#### BRIEF
Return every line of the data below word for word, keeping the original order.

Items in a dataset
################

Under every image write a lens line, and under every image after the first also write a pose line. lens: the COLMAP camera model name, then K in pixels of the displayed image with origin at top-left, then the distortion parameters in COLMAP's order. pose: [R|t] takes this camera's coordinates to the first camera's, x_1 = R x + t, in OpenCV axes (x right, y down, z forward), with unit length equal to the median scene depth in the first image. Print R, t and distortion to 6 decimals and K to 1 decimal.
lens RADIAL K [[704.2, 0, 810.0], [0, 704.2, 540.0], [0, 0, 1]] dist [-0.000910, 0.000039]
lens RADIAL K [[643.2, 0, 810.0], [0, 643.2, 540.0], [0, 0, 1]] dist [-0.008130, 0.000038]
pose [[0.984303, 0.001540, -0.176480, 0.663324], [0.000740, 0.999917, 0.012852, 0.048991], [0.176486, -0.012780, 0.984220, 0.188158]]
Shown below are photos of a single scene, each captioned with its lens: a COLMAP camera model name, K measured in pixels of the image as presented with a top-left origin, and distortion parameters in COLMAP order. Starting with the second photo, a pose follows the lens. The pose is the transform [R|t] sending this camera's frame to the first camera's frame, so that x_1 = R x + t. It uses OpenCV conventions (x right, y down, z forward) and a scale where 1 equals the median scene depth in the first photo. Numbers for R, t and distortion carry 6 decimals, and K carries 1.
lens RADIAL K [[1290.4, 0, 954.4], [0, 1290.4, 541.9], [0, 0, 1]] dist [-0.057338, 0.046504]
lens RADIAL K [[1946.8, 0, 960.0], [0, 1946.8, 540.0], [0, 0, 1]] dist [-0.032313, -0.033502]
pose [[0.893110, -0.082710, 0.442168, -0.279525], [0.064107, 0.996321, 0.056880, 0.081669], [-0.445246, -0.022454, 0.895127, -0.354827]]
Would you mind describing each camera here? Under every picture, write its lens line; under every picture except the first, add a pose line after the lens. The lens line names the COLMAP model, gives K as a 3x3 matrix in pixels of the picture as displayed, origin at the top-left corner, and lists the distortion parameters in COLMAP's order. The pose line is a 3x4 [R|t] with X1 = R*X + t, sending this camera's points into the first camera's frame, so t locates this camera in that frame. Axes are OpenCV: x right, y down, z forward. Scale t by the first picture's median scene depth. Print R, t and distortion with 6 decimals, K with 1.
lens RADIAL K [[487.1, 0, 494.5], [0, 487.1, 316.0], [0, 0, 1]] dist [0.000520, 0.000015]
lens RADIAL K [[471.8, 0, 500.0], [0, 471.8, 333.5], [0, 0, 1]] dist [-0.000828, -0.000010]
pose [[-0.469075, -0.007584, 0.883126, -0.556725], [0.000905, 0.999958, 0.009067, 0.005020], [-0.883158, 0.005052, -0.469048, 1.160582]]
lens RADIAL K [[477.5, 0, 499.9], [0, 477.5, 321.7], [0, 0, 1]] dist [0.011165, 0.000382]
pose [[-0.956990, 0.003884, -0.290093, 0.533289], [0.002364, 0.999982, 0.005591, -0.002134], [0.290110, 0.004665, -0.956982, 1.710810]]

################

#### EXERCISE RESPONSE
Under every image write a lens line, and under every image after the first also write a pose line. lens: the COLMAP camera model name, then K in pixels of the displayed image with origin at top-left, then the distortion parameters in COLMAP's order. pose: [R|t] takes this camera's coordinates to the first camera's, x_1 = R x + t, in OpenCV axes (x right, y down, z forward), with unit length equal to the median scene depth in the first image. Print R, t and distortion to 6 decimals and K to 1 decimal.
lens RADIAL K [[704.2, 0, 810.0], [0, 704.2, 540.0], [0, 0, 1]] dist [-0.000910, 0.000039]
lens RADIAL K [[643.2, 0, 810.0], [0, 643.2, 540.0], [0, 0, 1]] dist [-0.008130, 0.000038]
pose [[0.984303, 0.001540, -0.176480, 0.663324], [0.000740, 0.999917, 0.012852, 0.048991], [0.176486, -0.012780, 0.984220, 0.188158]]
Shown below are photos of a single scene, each captioned with its lens: a COLMAP camera model name, K measured in pixels of the image as presented with a top-left origin, and distortion parameters in COLMAP order. Starting with the second photo, a pose follows the lens. The pose is the transform [R|t] sending this camera's frame to the first camera's frame, so that x_1 = R x + t. It uses OpenCV conventions (x right, y down, z forward) and a scale where 1 equals the median scene depth in the first photo. Numbers for R, t and distortion carry 6 decimals, and K carries 1.
lens RADIAL K [[1290.4, 0, 954.4], [0, 1290.4, 541.9], [0, 0, 1]] dist [-0.057338, 0.046504]
lens RADIAL K [[1946.8, 0, 960.0], [0, 1946.8, 540.0], [0, 0, 1]] dist [-0.032313, -0.033502]
pose [[0.893110, -0.082710, 0.442168, -0.279525], [0.064107, 0.996321, 0.056880, 0.081669], [-0.445246, -0.022454, 0.895127, -0.354827]]
Would you mind describing each camera here? Under every picture, write its lens line; under every picture except the first, add a pose line after the lens. The lens line names the COLMAP model, gives K as a 3x3 matrix in pixels of the picture as displayed, origin at the top-left corner, and lists the distortion parameters in COLMAP's order. The pose line is a 3x4 [R|t] with X1 = R*X + t, sending this camera's points into the first camera's frame, so t locates this camera in that frame. Axes are OpenCV: x right, y down, z forward. Scale t by the first picture's median scene depth. Print R, t and distortion with 6 decimals, K with 1.
lens RADIAL K [[487.1, 0, 494.5], [0, 487.1, 316.0], [0, 0, 1]] dist [0.000520, 0.000015]
lens RADIAL K [[471.8, 0, 500.0], [0, 471.8, 333.5], [0, 0, 1]] dist [-0.000828, -0.000010]
pose [[-0.469075, -0.007584, 0.883126, -0.556725], [0.000905, 0.999958, 0.009067, 0.005020], [-0.883158, 0.005052, -0.469048, 1.160582]]
lens RADIAL K [[477.5, 0, 499.9], [0, 477.5, 321.7], [0, 0, 1]] dist [0.011165, 0.000382]
pose [[-0.956990, 0.003884, -0.290093, 0.533289], [0.002364, 0.999982, 0.005591, -0.002134], [0.290110, 0.004665, -0.956982, 1.710810]]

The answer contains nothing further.